*Description of the task*. In the records that follow, locate every line with "LIST" and extract it.

*Source data*.
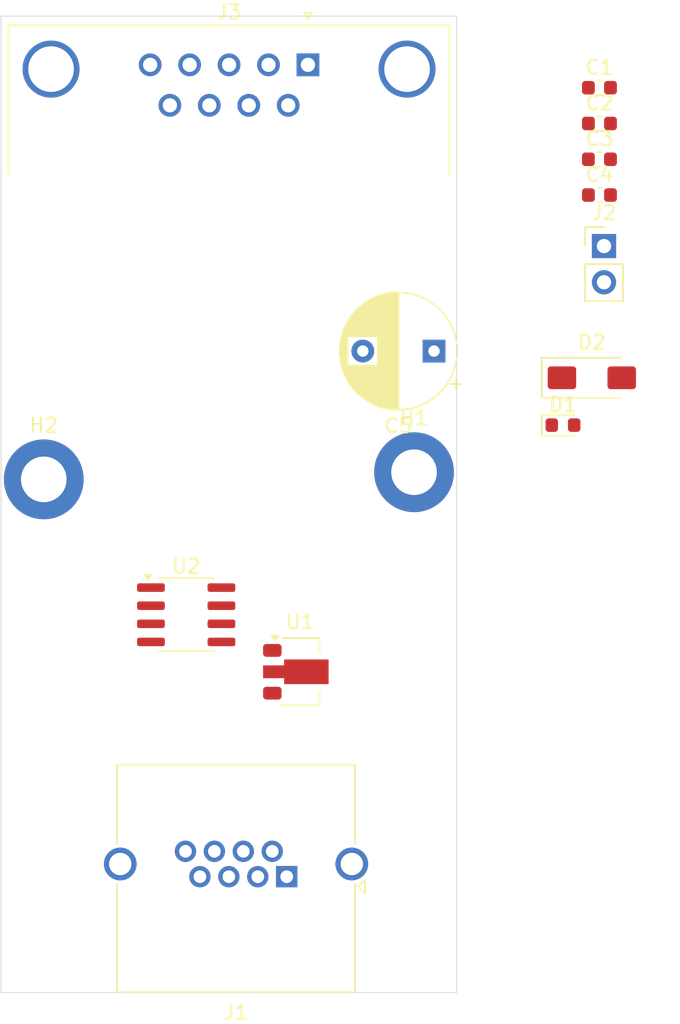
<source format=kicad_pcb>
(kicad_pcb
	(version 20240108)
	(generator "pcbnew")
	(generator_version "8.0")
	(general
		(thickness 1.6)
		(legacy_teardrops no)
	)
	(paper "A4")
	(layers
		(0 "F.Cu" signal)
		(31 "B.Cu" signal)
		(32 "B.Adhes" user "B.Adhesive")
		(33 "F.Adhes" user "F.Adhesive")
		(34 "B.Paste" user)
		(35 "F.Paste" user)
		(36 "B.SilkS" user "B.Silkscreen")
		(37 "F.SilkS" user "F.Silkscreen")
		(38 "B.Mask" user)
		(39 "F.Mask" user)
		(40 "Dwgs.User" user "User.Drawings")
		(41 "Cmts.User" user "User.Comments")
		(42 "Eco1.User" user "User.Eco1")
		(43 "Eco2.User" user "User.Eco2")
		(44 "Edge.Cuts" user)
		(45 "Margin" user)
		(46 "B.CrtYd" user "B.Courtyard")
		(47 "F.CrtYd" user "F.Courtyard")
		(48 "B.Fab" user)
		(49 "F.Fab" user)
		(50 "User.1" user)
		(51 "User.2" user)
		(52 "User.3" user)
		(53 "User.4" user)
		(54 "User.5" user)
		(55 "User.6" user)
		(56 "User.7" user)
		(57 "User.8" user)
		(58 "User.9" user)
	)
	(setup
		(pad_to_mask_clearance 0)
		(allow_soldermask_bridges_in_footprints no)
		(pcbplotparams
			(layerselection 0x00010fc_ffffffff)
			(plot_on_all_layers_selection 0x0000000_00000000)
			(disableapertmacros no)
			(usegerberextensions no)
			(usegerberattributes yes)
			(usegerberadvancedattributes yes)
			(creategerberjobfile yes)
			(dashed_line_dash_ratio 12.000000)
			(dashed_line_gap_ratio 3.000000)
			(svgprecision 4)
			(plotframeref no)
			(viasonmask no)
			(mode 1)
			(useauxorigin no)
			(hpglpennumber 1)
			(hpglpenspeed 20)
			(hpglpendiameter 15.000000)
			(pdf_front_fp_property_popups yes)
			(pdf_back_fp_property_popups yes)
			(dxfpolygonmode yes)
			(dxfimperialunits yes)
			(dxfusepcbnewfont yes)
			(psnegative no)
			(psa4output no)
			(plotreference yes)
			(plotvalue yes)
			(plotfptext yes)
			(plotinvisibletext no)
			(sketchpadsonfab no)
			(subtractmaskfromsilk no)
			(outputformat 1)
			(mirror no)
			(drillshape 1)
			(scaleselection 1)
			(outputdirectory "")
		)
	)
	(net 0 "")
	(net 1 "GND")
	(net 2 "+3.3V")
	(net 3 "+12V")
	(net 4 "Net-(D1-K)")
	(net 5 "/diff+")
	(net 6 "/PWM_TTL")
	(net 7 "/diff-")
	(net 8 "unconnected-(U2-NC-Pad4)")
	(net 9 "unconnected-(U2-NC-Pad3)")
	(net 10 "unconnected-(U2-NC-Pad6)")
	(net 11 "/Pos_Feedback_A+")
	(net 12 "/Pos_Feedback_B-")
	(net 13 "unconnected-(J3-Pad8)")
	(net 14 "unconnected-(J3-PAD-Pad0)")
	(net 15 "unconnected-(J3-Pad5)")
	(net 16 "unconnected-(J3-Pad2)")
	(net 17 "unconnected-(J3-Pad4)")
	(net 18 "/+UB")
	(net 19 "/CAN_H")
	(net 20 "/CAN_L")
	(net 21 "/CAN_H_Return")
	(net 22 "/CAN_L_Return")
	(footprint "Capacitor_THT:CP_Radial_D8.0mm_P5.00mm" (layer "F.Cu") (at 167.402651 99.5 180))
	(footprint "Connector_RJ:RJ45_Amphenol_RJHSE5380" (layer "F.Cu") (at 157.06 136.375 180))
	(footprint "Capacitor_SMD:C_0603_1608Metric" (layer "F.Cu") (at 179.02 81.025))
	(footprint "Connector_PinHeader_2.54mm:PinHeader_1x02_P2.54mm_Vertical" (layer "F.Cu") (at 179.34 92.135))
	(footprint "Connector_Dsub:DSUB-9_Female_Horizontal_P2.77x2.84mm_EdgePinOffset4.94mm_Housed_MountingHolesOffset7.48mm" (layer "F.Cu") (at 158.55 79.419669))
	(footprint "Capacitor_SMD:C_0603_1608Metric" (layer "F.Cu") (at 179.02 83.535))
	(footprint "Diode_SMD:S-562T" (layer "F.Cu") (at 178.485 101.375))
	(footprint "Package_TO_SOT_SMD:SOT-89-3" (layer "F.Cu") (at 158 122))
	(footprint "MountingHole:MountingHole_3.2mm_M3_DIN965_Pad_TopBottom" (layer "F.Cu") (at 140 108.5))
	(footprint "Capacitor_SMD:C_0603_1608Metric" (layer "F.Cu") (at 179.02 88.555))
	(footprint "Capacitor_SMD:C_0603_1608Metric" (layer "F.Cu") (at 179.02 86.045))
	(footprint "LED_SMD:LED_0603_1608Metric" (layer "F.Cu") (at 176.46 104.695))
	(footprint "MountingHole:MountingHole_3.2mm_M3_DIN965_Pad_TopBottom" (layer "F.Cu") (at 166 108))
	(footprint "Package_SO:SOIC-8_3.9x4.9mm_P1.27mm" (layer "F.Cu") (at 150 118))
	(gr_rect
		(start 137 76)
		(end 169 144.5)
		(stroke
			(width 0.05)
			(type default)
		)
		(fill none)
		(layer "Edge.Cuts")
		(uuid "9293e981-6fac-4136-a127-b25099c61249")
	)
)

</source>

--

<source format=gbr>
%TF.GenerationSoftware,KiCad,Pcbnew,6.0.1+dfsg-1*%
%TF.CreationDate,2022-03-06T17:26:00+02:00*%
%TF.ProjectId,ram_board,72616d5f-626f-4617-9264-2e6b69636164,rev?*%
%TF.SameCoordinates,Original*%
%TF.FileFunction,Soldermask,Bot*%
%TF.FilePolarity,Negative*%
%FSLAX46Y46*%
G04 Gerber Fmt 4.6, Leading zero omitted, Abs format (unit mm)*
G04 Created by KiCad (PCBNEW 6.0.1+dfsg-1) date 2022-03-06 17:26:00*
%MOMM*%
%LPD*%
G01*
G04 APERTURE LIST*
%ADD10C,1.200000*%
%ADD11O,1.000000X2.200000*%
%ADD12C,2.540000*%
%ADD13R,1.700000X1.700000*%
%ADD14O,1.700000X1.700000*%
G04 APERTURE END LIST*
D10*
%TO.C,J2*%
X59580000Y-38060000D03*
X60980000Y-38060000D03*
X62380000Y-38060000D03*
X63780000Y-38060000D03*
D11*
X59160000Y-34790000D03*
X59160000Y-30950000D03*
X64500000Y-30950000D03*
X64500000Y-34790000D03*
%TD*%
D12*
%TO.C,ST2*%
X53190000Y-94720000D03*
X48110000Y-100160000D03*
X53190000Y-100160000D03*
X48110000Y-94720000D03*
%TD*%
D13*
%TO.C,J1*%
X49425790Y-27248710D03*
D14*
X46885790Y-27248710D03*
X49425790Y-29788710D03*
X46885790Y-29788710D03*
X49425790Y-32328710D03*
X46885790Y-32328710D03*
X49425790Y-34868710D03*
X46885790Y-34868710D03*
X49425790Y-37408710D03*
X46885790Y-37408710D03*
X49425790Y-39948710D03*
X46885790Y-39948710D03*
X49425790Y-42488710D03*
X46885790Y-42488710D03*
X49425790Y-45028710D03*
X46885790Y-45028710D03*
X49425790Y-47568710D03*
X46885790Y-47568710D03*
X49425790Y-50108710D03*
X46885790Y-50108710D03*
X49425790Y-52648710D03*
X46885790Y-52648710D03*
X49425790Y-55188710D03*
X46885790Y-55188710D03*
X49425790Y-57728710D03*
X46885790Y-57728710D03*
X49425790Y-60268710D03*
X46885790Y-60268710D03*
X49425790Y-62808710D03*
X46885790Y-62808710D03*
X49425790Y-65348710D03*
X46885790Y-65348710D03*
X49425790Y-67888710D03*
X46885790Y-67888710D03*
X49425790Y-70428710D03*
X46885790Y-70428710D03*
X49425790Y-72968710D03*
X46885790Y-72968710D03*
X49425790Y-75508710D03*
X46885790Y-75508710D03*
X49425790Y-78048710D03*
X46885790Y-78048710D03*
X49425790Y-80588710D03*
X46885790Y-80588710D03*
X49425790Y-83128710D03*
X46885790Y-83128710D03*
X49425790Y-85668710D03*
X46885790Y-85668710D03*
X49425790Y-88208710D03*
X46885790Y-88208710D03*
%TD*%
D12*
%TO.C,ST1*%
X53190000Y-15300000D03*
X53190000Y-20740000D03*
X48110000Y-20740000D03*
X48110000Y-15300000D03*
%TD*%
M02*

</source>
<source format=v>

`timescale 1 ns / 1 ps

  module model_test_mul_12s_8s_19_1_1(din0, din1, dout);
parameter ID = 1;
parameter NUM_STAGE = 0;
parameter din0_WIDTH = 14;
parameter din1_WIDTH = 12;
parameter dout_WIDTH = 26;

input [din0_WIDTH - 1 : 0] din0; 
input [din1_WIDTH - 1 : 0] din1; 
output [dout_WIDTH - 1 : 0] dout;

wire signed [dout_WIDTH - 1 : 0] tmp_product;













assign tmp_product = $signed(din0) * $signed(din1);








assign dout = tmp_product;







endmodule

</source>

...

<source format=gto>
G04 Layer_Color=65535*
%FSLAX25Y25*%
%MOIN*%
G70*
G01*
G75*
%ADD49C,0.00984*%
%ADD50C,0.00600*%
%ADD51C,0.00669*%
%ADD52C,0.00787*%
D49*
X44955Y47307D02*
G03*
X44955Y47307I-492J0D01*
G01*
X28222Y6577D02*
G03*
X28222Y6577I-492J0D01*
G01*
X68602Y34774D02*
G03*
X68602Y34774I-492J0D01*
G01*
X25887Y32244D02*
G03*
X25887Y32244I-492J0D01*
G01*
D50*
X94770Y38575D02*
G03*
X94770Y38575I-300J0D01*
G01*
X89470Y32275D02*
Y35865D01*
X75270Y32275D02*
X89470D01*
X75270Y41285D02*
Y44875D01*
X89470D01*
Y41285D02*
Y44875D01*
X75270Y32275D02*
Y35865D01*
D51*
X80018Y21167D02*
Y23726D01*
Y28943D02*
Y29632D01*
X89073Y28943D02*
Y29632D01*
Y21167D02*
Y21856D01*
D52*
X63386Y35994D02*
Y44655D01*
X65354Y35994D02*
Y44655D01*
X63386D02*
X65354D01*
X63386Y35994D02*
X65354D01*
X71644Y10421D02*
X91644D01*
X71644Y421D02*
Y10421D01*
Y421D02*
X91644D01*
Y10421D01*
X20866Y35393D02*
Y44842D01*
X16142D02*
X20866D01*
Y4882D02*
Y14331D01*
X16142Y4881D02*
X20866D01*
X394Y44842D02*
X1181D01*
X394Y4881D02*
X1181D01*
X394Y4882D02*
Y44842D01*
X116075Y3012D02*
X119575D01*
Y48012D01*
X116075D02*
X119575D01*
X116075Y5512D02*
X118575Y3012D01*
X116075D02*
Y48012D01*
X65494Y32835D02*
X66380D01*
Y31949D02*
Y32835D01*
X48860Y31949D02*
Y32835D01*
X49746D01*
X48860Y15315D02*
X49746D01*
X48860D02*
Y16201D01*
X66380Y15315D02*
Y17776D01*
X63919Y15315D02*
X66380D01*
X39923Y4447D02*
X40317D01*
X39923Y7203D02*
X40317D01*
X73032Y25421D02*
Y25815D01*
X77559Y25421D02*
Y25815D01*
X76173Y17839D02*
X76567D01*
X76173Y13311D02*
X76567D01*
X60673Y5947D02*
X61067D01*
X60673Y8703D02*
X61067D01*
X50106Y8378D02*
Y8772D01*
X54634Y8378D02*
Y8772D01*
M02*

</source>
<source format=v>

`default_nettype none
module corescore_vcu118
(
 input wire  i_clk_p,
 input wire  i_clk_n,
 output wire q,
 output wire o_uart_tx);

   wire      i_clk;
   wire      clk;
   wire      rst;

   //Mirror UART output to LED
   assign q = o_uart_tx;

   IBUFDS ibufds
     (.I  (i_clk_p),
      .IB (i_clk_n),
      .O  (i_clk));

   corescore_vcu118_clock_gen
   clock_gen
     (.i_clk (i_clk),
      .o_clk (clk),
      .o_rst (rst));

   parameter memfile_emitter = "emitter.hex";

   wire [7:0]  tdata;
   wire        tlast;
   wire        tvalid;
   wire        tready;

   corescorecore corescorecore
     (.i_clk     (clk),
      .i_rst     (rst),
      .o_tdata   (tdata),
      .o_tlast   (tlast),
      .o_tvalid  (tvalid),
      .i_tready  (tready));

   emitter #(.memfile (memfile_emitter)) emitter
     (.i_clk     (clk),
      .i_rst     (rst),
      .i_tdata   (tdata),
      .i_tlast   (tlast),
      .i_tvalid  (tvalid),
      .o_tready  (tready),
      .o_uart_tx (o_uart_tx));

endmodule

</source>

*Output of the exercise*.
G04 APERTURE LIST*
G04 APERTURE END LIST*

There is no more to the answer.